Thursday, May 9, 2019

Sentencing Set for NECC Star Witness


By Walter F. Roche Jr.

A federal judge has set an Aug. 8 sentencing date for a key prosecution witness in the criminal trials stemming from a deadly 2012 fungal meningitis outbreak.
In an order issued today in U.S. District Court in Boston, Mass., U.S. District Judge Richard G. Stearns set the date for Robert A. Ronzio, who has entered a guilty plea to a single count of conspiracy to defraud the federal government.
Ronzio, under the terms of a plea agreement with federal prosecutors, testified in a series of trials against his former colleagues at the New England Compounding Center, the company that caused the outbreak.
Specifically Ronzio, who was NECC's sales chief, entered a guilty plea to the charge that he conspired to defraud the U.S. Food and Drug Administration by agreeing to let NECC's customers ship initial drug orders without patient specific prescriptions and take other actions "to make it appear to federal and state regulators that NECC was dispensing drugs pursuant to valid patient-specific prescriptions when in fact it was not."
The North Providence, R.I. resident testified as a prosecution witness in the trials of former NECC President and part owner Barry J. Cadden and Glenn Chin, NECC's supervising pharmacist.

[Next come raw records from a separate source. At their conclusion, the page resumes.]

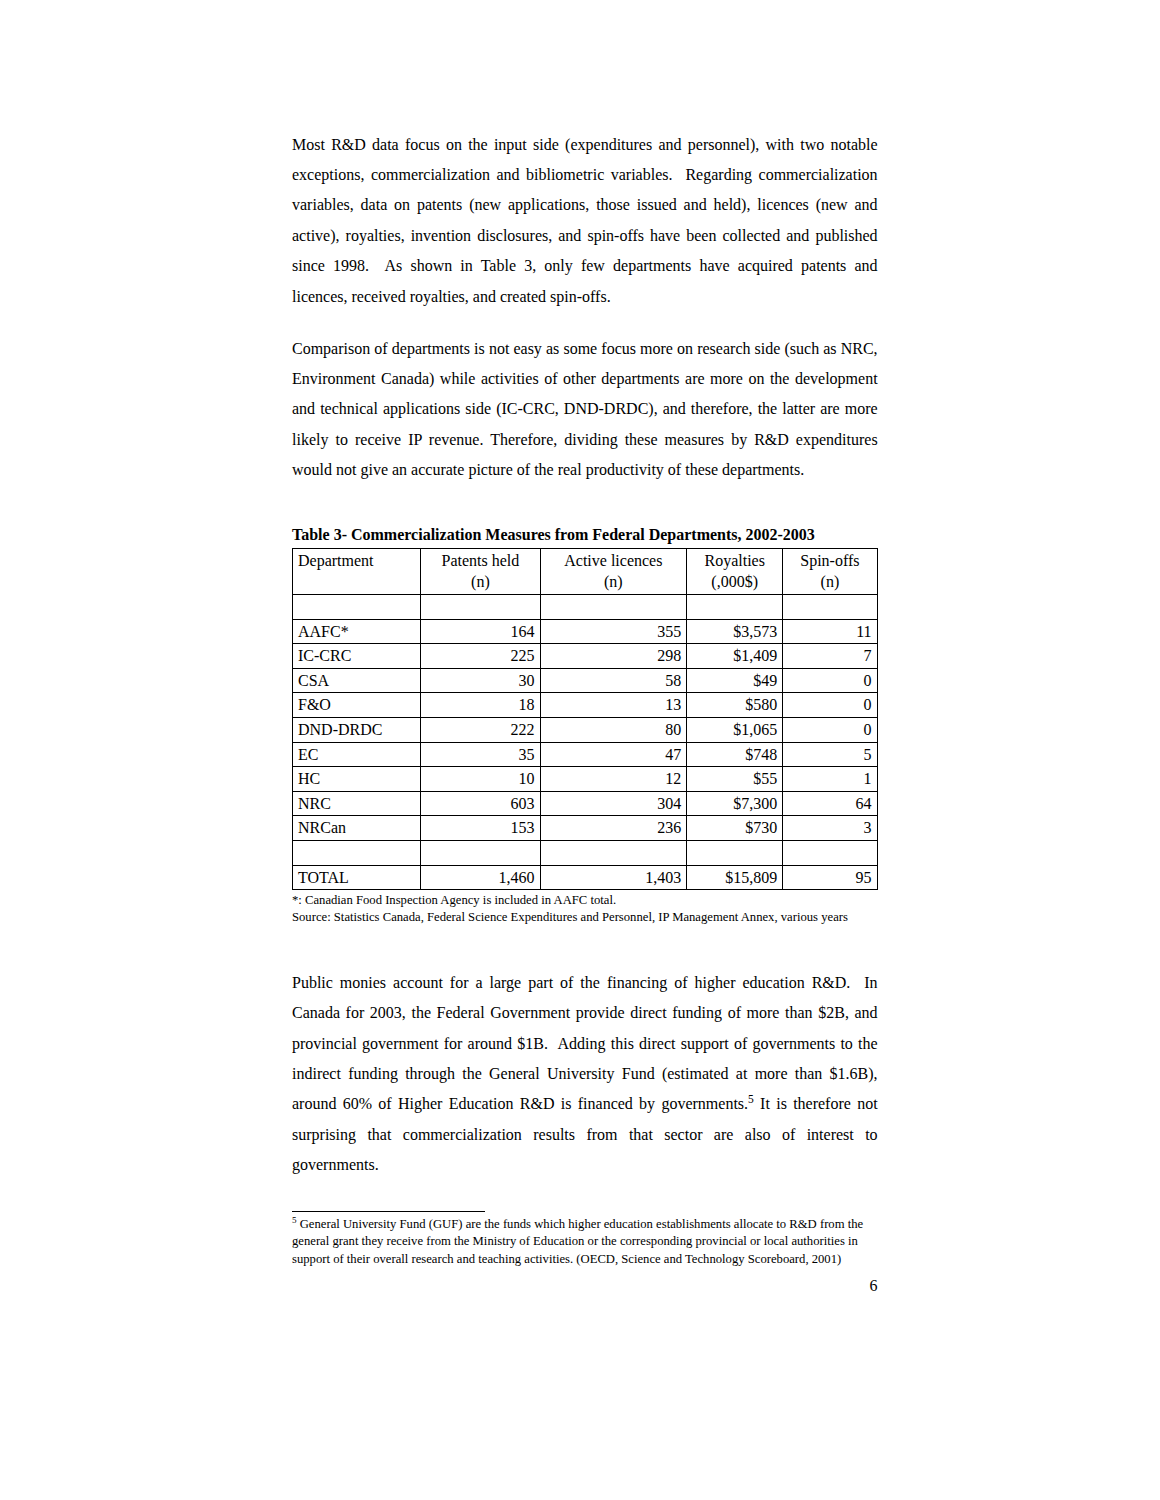Most R&D data focus on the input side (expenditures and personnel), with two notable exceptions, commercialization and bibliometric variables. Regarding commercialization variables, data on patents (new applications, those issued and held), licences (new and active), royalties, invention disclosures, and spin-offs have been collected and published since 1998. As shown in Table 3, only few departments have acquired patents and licences, received royalties, and created spin-offs.
Comparison of departments is not easy as some focus more on research side (such as NRC, Environment Canada) while activities of other departments are more on the development and technical applications side (IC-CRC, DND-DRDC), and therefore, the latter are more likely to receive IP revenue. Therefore, dividing these measures by R&D expenditures would not give an accurate picture of the real productivity of these departments.
Table 3- Commercialization Measures from Federal Departments, 2002-2003
| Department | Patents held (n) | Active licences (n) | Royalties (,000$) | Spin-offs (n) |
| --- | --- | --- | --- | --- |
| AAFC* | 164 | 355 | $3,573 | 11 |
| IC-CRC | 225 | 298 | $1,409 | 7 |
| CSA | 30 | 58 | $49 | 0 |
| F&O | 18 | 13 | $580 | 0 |
| DND-DRDC | 222 | 80 | $1,065 | 0 |
| EC | 35 | 47 | $748 | 5 |
| HC | 10 | 12 | $55 | 1 |
| NRC | 603 | 304 | $7,300 | 64 |
| NRCan | 153 | 236 | $730 | 3 |
| TOTAL | 1,460 | 1,403 | $15,809 | 95 |
*: Canadian Food Inspection Agency is included in AAFC total.
Source: Statistics Canada, Federal Science Expenditures and Personnel, IP Management Annex, various years
Public monies account for a large part of the financing of higher education R&D. In Canada for 2003, the Federal Government provide direct funding of more than $2B, and provincial government for around $1B. Adding this direct support of governments to the indirect funding through the General University Fund (estimated at more than $1.6B), around 60% of Higher Education R&D is financed by governments.5 It is therefore not surprising that commercialization results from that sector are also of interest to governments.
5 General University Fund (GUF) are the funds which higher education establishments allocate to R&D from the general grant they receive from the Ministry of Education or the corresponding provincial or local authorities in support of their overall research and teaching activities. (OECD, Science and Technology Scoreboard, 2001)
6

He also testified in two subsequent trials with multiple defendants.
The penalty for the conspiracy charge Ronzio admitted committing can carry a penalty of up to five years in prison, but prosecutors are expected to recommend a much less severe penalty based on his cooperation.
In other action today, Stearns re-set the sentencing dates for Kathy Chin and Michelle L. Thomas, who were recently found guilty in a four-day trial. Chin, the spouse of Glenn Chin, will be sentenced Aug. 8 at 10 a.m. Thomas will be sentenced a day later at the same time.
The two NECC pharmacists were convicted for violations of the federal Food Drug and Cosmetic Act when they okayed prescriptions for patients with obviously fake names.
The defendants were among 14 indicted in 2014 following a two-year investigation of the fungal meningitis outbreak caused by NECC drugs contaminated with deadly fungi.